Like letters past, the 36 lawmakers undersigned in Wednesday’s letter argue that the SFD rule, even if not in direct violation of FAST Act stipulations, is in violation of the spirit of the law and the required overhaul of the CSA program.
“While you are in the process of implementing the FAST Act reforms, it is inconceivable that you would propose using the same data and analysis Congress has agreed is faulty in a new safety fitness determination methodology,” the lawmakers write, adding that the CSA reforms should be “fully completed” before the new carrier rating methodology is formed.
FMCSA, however, has said it’s well within its legal boundaries to produce the Safety Fitness rule, despite the required CSA reforms in the FAST Act. In a media briefing held last month, FMCSA’s head of compliance Joe DeLorenzo said the rule does not make use of the most questionable parts of CSA — the percentile rankings and alerts, which were pulled from public view by the FAST Act — and that the rule would expand FMCSA’s ability to target high risk carriers.

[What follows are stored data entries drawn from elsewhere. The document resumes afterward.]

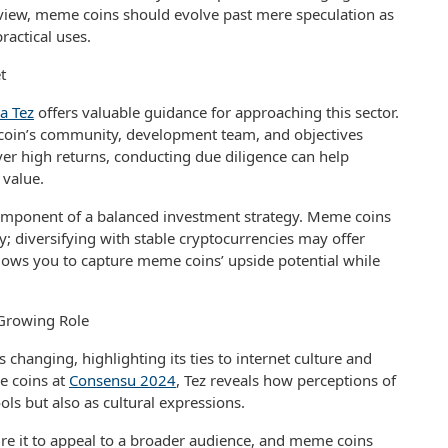
r view, meme coins should evolve past mere speculation as
ractical uses.
t
a Tez
offers valuable guidance for approaching this sector.
oin’s community, development team, and objectives
er high returns, conducting due diligence can help
 value.
omponent of a balanced investment strategy. Meme coins
ky; diversifying with stable cryptocurrencies may offer
llows you to capture meme coins’ upside potential while
Growing Role
s changing, highlighting its ties to internet culture and
e coins at
Consensu 2024
, Tez reveals how perceptions of
tools but also as cultural expressions.
re it to appeal to a broader audience, and meme coins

Trucking groups and lawmakers have consistently disagreed, with several major trucking organizations filing a series of letters with FMCSA and Congress hoping to stop the SFD rulemaking.
Last month, a group of 33 members of the U.S. House, several of which are also co-signed in this week’s letter to Darling, sent a letter to House leadership, asking them to take up the matter in upcoming legislation.